* Text excerpt *
====================
# General Business Category > General Business Forum >  No Stopcock on municipal water meter

## Justloadit

Where are we going.

A while back I had a water leak on the municipal side of my water meter in Johannesburg. I contacted the municipality, and a couple of days later I noted that my drive way was dug up, and the leak was fixed. I thought to myself, great the fixed the leak, and got the driveway fixed up.

A couple of weeks back, I needed to shut my water as I was fixing some water pipes in the house, and as always grabbed by pliers and made way to the water meter box, to shut off the stopcock. To my amazement, it was gone, no longer there. I thought to myself, heck, I must be blind or something. Scrutinized, and made sure that there is no stopcock anywhere, and could not find one. Fortunately, my house does have a stopcock at the incoming side of the house, where the pressure regulator resides. Did my repair, and made a mental note that I must contact the municipality to find out where the stopcock is.

I finally remembered today that I must fix this problem. So decide to phone the municipality, after being shunted around and waiting for an hour, fortunately I have free minutes to burn on my cellphone contract, I get through to a droid, called Thandisa, who says that no longer put stopcocks in, and that I must get my plumber out to put put a stopcock in, and to call the municipality to shut the water off while he is doing this, and that they would charge me R800.00 to do this task. I then said that this is not logical, so she transferred the call to someone called Adore, and he reiterated the same story, and that this bright idea was introduced, because people were stealing the stopcocks to use on their own systems. So I asked what to do if there is a leak between my pipe from the water meter to the stopcock I have in the house, and he replied that I would have to call him to come out and turn the water off while we repaired the leak, and that they would charge us R800.00 for this service.  So I asked him, what would happen if this leak occurred say on a Saturday night, of a long weekend, who would pay for the water while we waited for them to pitch up to shut the water off, which probably only would happen on Tuesday, and he said my problem.


WTF who was the idiot that made this decision?

So what must i do now?
How do I fix this problem?
Will a private plumber come in now and place a stopcock immediate after the water meter, to turn the water off in the case the pipe between the water meter and the pressure regulator ever leaks, as it has done once before?

----------


## IanF

How would they know if you put in a stop cock? They way they read the meters I doubt they would see it. I hope this doesn't happen to me as a stock cock was fitted for us before the meter about 15 years ago.
====================
* Dataset entries *
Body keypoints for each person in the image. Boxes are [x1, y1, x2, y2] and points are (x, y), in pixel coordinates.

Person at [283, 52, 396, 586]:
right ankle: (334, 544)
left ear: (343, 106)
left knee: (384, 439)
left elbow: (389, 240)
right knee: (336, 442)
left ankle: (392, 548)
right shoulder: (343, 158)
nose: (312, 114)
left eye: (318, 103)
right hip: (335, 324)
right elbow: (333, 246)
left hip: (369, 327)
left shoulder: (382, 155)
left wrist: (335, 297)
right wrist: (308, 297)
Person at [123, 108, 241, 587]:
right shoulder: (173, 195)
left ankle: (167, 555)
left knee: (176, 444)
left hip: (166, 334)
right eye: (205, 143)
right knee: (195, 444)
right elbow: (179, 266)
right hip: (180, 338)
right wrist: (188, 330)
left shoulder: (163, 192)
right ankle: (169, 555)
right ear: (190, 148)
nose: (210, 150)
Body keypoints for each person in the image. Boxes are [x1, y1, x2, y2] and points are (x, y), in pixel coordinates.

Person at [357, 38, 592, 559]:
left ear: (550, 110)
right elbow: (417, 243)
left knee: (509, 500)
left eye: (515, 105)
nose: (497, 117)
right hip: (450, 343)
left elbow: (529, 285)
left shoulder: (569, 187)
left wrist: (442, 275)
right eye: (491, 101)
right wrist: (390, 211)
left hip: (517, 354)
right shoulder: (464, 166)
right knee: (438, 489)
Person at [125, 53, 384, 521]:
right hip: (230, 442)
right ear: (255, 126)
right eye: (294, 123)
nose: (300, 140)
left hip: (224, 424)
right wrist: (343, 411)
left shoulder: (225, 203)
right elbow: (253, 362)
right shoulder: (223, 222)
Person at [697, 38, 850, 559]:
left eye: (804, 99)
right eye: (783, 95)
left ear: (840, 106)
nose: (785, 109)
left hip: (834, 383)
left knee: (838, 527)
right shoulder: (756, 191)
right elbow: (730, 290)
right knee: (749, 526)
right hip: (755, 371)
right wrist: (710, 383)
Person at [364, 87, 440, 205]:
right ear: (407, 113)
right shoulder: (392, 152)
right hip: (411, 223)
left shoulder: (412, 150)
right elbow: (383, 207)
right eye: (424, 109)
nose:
====================
* Your tasks *
A - Render this sentence from the stopcock forum thread in Spanish: "Fortunately, my house does have a stopcock at the incoming side of the house, where the pressure regulator resides."
B - Carry on the forum thread about the missing stopcock from the point where it stops.
The entries have no connection to the forum thread about the missing stopcock.

* Solved tasks *
A - Afortunadamente, mi casa sí tiene una llave de paso en el lado de entrada de la casa, donde se encuentra el regulador de presión.

B -
----------


## Justloadit

Hi Ian,

They have no problem if you fit the stopcock yourself, the municipality has just relieved itself of this basic responsibility.
Anyway being a plastic pipe, it's not a big thing, simply use a g clamp, or bend the pipe will stop the water flow while you fit the stopcock on the incoming side. The plastic fittings make this a simple process. The situation here is that by law, you are not allowed to touch the pipe before the municipal meter, so effectively one would be contravening the by law, but cutting the pipe and inserting the stopcock.

----------


## murdock

http://www.theforumsa.co.za/forums/s...er-meter/page2

it did happen to me...

----------


## murdock

> Hi Ian,
> 
> They have no problem if you fit the stopcock yourself, the municipality has just relieved itself of this basic responsibility.
> Anyway being a plastic pipe, it's not a big thing, simply use a g clamp, or bend the pipe will stop the water flow while you fit the stopcock on the incoming side. The plastic fittings make this a simple process. The situation here is that by law, you are not allowed to touch the pipe before the municipal meter, so effectively one would be contravening the by law, but cutting the pipe and inserting the stopcock.


there is a stop cock before the meter...i took a pic of the device they used to close it and made my own one.

----------


## ajpscp

> there is a stop cock before the meter...i took a pic of the device they used to close it and made my own one.


Any update on this matter, I have a similar situation and the quoted rate is now R 1,500 to turn-off the tap!!!!!!

----------


## newBix

As far as I know the municipality is responsible for the pipe running towards your water meter. Thus if the meter fails or get stolen or if the pipe leaks before it enters the meter then it is not your problem. If you have no way to stop the water flow it is there responsibility. 

I can imagine if you suffer damage that you will have interesting story to tell the judge. I don't think they can keep you responsible for something that you are not legally allowed to work on?

----------


## Justloadit

In the meantime they cut your water and electricity, till the matter is sorted, which could take up to 5 years.

Rather prevent the problem, it is far easier.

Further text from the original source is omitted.